> _Exercise brief_:
Transcribe exactly the line that contains "left eye: (388, 306)" and every line after it through the end of the records, with nothing else.

--- --- ---

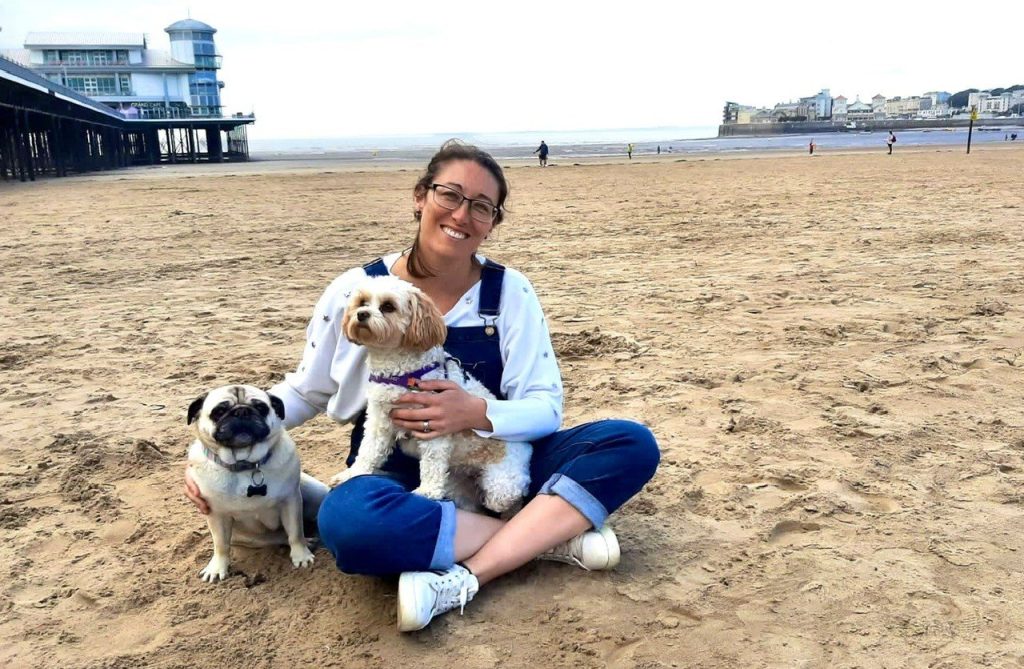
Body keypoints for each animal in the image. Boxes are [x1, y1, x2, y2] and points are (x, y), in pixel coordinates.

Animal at [327, 274, 532, 512]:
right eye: (362, 302)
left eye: (388, 306)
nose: (361, 314)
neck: (399, 370)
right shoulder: (379, 420)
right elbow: (368, 450)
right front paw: (352, 474)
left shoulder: (434, 425)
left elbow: (432, 462)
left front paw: (427, 491)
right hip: (458, 487)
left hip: (501, 487)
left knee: (508, 503)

--- --- ---

> _Reply to the exercise_:
left eye: (388, 306)
nose: (361, 314)
neck: (399, 370)
right shoulder: (379, 420)
right elbow: (368, 450)
right front paw: (352, 474)
left shoulder: (434, 425)
left elbow: (432, 462)
left front paw: (427, 491)
right hip: (458, 487)
left hip: (501, 487)
left knee: (508, 503)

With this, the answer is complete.